▸ **Textabschnitt**:
= = = = = = =
Poetere. Der "Pinisi" Hafen in Makassar

POETERE

Fotografie: Poetere. Der Pinisi Hafen in Makassar

Nun bin ich etwas mehr als 6 Monate und über 4500 Seemeilen unterwegs im Indonesischen Archipel. Zeit für eine kleine Rückschau.

Meine Schiffsreise beginnt in der zweiten Jahreshälfte 2014 in Makassar, dort wo Joseph Conrads Antiheld Heemskirk das Schiff seines Erzfeindes Jasper Allen auf ein Riff auflaufen läßt. Alles einer Frau wegen. Allen verfällt dem Wahnsinn, die schöne Freya von den sieben Inseln stirbt an Bleichsucht. Nur Heemskirk`s Schicksal bleibt ungewiß. Ebenso ungewiß wie mein eigenes jetziges Abenteuer.

Der Besuch von Fort Rotterdam ist wenig ergiebig; als ich aber das fein säuberlich renovierte Fort verlassen will, stellt sich mir ein Rikschafahrer in den Weg und meint: „You must go to Poetere!“ Ich weiß zwar nicht, wovon er spricht, steige aber ohne viel nachzufragen in seine Fahrradrikscha und los geht die Fahrt. Vorbei an großen Hafenanlagen, Containern, Kranen, Sperrzonen zu unserer Linken, Karaokebars zu unserer Rechten. 20 Minuten später sind wir in Poetere, dem alten traditionellen Hafen von Makassar. Wieso wußte der Rikschafahrer mit seinem herzlichen Lachen und stetigem „Look Mister here und look Mister there,“ daß ich genau das suchte? Und wieso wußte ich nichts von Poeteres Existenz?
= = = = = = =
(Gespeicherte Dateneinträge)
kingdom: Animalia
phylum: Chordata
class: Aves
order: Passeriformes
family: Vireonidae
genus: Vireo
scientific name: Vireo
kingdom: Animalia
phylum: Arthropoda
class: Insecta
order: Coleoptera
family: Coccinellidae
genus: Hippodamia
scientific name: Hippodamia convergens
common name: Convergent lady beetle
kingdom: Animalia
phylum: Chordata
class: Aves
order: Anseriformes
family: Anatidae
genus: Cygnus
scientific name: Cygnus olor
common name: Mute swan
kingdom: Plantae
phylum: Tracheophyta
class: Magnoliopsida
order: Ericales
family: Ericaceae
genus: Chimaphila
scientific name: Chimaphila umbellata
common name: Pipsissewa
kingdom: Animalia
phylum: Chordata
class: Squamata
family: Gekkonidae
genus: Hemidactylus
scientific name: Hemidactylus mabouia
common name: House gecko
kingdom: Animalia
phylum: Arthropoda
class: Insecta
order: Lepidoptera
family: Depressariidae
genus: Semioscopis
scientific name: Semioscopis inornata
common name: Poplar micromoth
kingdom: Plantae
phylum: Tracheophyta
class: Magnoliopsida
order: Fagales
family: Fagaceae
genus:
= = = = = = =
▸ **Aufgaben**:
**A)** Prüfen Sie, ob die folgenden Aussagen mit dem Reisebericht über Poetere übereinstimmen, und belegen Sie jede Antwort (ja oder nein) mit den entscheidenden Worten aus dem Reisebericht als wörtlichem Zitat. (i) Die Schiffsreise beginnt in der zweiten Jahreshälfte 2014 in Makassar. (ii) Der Besuch von Fort Rotterdam ist sehr ergiebig. (iii) Die Rikschafahrt nach Poetere dauert eine Stunde.
**B)** Schreiben Sie bitte den Reisebericht über Poetere nach seinem letzten Satz in etwa fünf Sätzen weiter.
Die Liste ist eigenständiges Material und hat mit dem Reisebericht über Poetere nichts zu tun.

▸ **Lösungen**:
**A)**
(i) Ja: „Meine Schiffsreise beginnt in der zweiten Jahreshälfte 2014 in Makassar“
(ii) Nein: „Der Besuch von Fort Rotterdam ist wenig ergiebig“
(iii) Nein: „20 Minuten später sind wir in Poetere“

**B)**
Zuerst brauchte ich einen Kaffee. Man winkt mich in eine kleine Hütte und braut mir ein wohlriechendes Getränk. Um mich herum braungebrannte, muskulöse und fröhliche Hafenarbeiter und Seeleute beim Frühstück. Sie rauchen massenweise Gudang Garam und amüsieren sich – ebenso wie sie sich wundern – über meine Anwesenheit. Niemand außen erahnt diese lustige Gesellschaft in der kleinen Hütte und daß hier gegessen, getrunken und geraucht wird. Eigentlich widerspricht es den Regeln, denn die Sitten sind streng – es herrscht Ramadan.